(Data shown Opens)
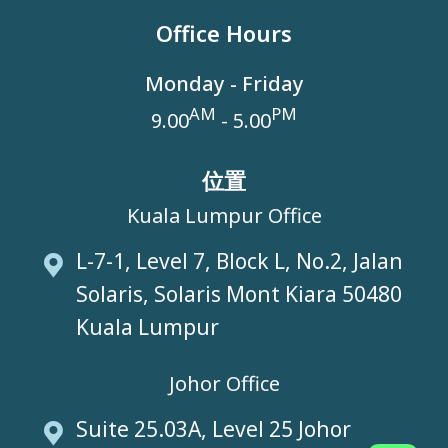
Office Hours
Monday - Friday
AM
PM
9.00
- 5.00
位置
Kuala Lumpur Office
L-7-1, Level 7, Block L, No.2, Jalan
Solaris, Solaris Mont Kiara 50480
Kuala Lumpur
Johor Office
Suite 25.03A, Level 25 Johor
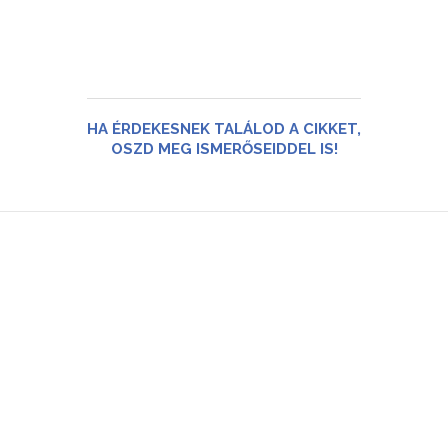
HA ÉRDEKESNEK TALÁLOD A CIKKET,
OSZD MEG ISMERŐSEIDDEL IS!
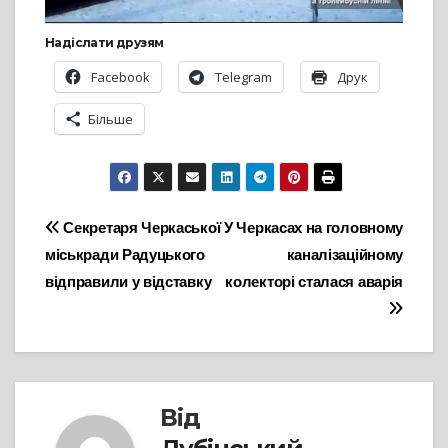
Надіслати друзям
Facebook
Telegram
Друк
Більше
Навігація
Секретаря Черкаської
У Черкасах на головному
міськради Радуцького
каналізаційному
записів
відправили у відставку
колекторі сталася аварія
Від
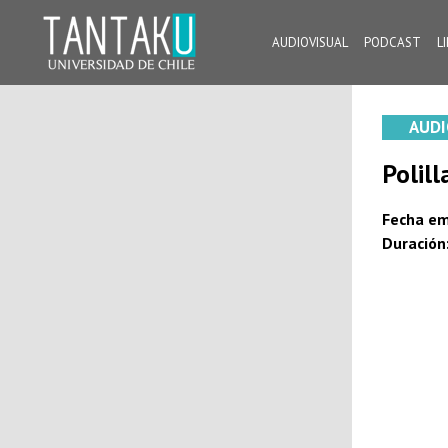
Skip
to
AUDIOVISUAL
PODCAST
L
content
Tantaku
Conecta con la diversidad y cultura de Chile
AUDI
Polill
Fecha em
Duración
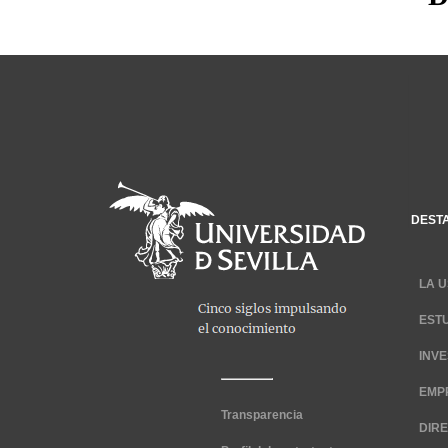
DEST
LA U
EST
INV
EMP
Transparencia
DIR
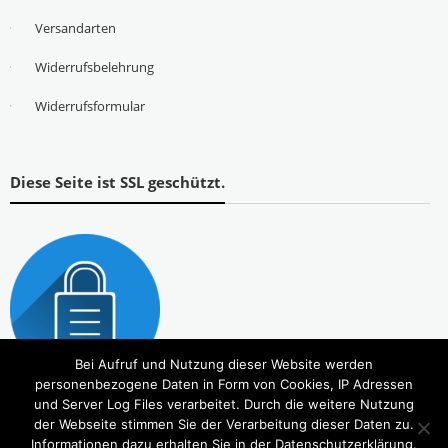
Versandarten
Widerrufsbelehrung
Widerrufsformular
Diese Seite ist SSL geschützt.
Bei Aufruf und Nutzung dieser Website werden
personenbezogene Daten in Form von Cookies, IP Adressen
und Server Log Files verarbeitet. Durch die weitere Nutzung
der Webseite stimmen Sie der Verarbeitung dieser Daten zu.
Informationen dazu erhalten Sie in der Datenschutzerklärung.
(Data shown Closes)
- **Task**:
Please return the listing above exactly and leave every picture out.

- **Worked solution**:
Office Hours
Monday - Friday
AM
PM
9.00
- 5.00
位置
Kuala Lumpur Office
L-7-1, Level 7, Block L, No.2, Jalan
Solaris, Solaris Mont Kiara 50480
Kuala Lumpur
Johor Office
Suite 25.03A, Level 25 Johor
HA ÉRDEKESNEK TALÁLOD A CIKKET,
OSZD MEG ISMERŐSEIDDEL IS!
Надіслати друзям
Facebook
Telegram
Друк
Більше
Навігація
Секретаря Черкаської
У Черкасах на головному
міськради Радуцького
каналізаційному
записів
відправили у відставку
колекторі сталася аварія
Від
Skip
to
AUDIOVISUAL
PODCAST
L
content
Tantaku
Conecta con la diversidad y cultura de Chile
AUDI
Polill
Fecha em
Duración
DEST
LA U
EST
INV
EMP
Transparencia
DIR
Versandarten
Widerrufsbelehrung
Widerrufsformular
Diese Seite ist SSL geschützt.
Bei Aufruf und Nutzung dieser Website werden
personenbezogene Daten in Form von Cookies, IP Adressen
und Server Log Files verarbeitet. Durch die weitere Nutzung
der Webseite stimmen Sie der Verarbeitung dieser Daten zu.
Informationen dazu erhalten Sie in der Datenschutzerklärung.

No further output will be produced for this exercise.